Os desvelo la respuesta rápidamente: no. La respuesta es no. Nuestra memoria no es perfecta. Y nos damos cuenta de ello en situaciones de la vida cotidiana tan simples como cuando no nos acordamos de si hemos cerrado el coche, cuando buscamos las gafas de sol y las tenemos puestas en la cabeza, cuando no recordamos dónde hemos aparcado, cuando no nos acordamos lo que íbamos a decir… y así sucesivamente con infinidad de situaciones. ¿Tenemos Alzheimer? ¿O simplemente mala memoria? ¿O quizá somos pocos inteligentes? Pues no. Nada de eso. Todo tiene una explicación: los límites de la memoria.

Existen dos tipos de memoria: memoria a corto plazo y memoria a largo plazo. Las situaciones que hemos descrito anteriormente son situaciones que son procesadas en memoria a corto plazo. Este tipo de memoria, según el psicólogo George A. Miller, tiene una capacidad limitada a siete datos de información, más o menos dos. Esto significa que cuando salimos del coche con prisa y estamos pensando en todo lo que tenemos que hacer en lugar de centrarnos en lo que estamos haciendo porque tenemos muchas cosas en la cabeza no prestamos atención a un acto que lo hacemos de forma inconsciente y absolutamente automatizada.

○ ○ ○

_PREGUNTAS DE ESTUDIO_.
**a)** Según el fragmento sobre la memoria, ¿qué capacidad tiene la memoria a corto plazo para el psicólogo George A. Miller?
**b)** Extrae del fragmento sobre la memoria el pasaje que va desde "Existen dos tipos" hasta "y absolutamente automatizada.".
Los ítems no tienen relación con el fragmento sobre la memoria.

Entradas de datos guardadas
○ ○ ○

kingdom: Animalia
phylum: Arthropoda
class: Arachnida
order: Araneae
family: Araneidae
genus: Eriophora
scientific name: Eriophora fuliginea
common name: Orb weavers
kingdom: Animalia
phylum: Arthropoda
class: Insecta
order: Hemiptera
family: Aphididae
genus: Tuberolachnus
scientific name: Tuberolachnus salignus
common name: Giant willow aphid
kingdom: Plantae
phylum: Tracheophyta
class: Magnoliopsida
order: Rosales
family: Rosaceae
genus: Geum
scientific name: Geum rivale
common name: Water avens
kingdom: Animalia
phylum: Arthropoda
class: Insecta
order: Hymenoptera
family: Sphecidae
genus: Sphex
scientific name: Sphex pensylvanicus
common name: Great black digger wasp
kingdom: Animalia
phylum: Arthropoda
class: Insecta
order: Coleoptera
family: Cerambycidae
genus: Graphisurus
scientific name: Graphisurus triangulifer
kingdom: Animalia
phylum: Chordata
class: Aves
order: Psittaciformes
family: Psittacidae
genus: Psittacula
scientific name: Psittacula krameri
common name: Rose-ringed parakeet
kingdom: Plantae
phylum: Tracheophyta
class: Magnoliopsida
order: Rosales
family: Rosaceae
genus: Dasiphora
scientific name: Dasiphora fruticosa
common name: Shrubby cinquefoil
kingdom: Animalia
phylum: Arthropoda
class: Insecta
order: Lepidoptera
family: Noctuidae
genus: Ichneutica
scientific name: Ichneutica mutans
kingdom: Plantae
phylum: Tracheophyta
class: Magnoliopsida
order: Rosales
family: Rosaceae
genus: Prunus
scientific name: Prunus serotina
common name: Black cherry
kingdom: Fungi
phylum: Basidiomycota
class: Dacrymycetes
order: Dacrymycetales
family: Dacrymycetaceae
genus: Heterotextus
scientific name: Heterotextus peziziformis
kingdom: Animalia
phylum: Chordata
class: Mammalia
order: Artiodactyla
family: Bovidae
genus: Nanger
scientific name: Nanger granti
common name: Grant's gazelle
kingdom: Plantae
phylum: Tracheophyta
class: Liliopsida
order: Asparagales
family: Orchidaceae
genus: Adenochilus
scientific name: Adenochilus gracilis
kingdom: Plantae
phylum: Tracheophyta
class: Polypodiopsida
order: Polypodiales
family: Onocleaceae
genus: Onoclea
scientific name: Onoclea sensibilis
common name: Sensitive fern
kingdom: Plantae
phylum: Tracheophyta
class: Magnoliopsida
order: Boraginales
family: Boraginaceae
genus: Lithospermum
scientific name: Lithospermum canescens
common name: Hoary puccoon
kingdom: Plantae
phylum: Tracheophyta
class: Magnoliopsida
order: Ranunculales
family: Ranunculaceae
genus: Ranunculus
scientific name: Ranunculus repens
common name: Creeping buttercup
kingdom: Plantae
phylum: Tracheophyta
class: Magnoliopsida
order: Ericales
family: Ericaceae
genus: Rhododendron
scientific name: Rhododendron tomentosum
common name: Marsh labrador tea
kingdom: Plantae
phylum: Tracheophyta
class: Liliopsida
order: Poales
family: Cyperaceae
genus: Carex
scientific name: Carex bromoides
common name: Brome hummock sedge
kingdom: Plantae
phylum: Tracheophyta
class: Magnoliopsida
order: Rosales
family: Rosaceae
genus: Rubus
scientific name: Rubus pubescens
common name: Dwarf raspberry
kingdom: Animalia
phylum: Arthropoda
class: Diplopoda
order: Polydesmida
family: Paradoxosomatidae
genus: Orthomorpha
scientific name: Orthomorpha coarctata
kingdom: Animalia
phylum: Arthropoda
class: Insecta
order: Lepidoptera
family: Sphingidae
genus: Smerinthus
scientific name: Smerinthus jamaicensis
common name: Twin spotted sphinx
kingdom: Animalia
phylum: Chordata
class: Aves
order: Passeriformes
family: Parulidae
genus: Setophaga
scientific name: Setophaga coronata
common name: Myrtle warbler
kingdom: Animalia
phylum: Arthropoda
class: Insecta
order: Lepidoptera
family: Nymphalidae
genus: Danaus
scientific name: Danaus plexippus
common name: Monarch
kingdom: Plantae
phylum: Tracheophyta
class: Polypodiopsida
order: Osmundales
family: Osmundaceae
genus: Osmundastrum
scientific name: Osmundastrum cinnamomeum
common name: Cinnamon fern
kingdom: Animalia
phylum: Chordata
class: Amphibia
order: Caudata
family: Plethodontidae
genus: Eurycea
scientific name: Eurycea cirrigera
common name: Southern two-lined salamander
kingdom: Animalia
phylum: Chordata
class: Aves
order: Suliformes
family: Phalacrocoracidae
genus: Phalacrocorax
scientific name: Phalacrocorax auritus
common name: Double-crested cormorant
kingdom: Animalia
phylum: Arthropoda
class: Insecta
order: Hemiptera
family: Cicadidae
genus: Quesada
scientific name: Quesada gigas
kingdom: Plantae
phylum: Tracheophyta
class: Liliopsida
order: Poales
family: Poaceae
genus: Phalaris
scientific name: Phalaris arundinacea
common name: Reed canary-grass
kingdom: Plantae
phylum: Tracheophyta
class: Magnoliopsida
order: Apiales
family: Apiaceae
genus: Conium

○ ○ ○

_SOLUCIONES_.
**a)** Siete datos de información, más o menos dos.

**b)**
Existen dos tipos de memoria: memoria a corto plazo y memoria a largo plazo. Las situaciones que hemos descrito anteriormente son situaciones que son procesadas en memoria a corto plazo. Este tipo de memoria, según el psicólogo George A. Miller, tiene una capacidad limitada a siete datos de información, más o menos dos. Esto significa que cuando salimos del coche con prisa y estamos pensando en todo lo que tenemos que hacer en lugar de centrarnos en lo que estamos haciendo porque tenemos muchas cosas en la cabeza no prestamos atención a un acto que lo hacemos de forma inconsciente y absolutamente automatizada.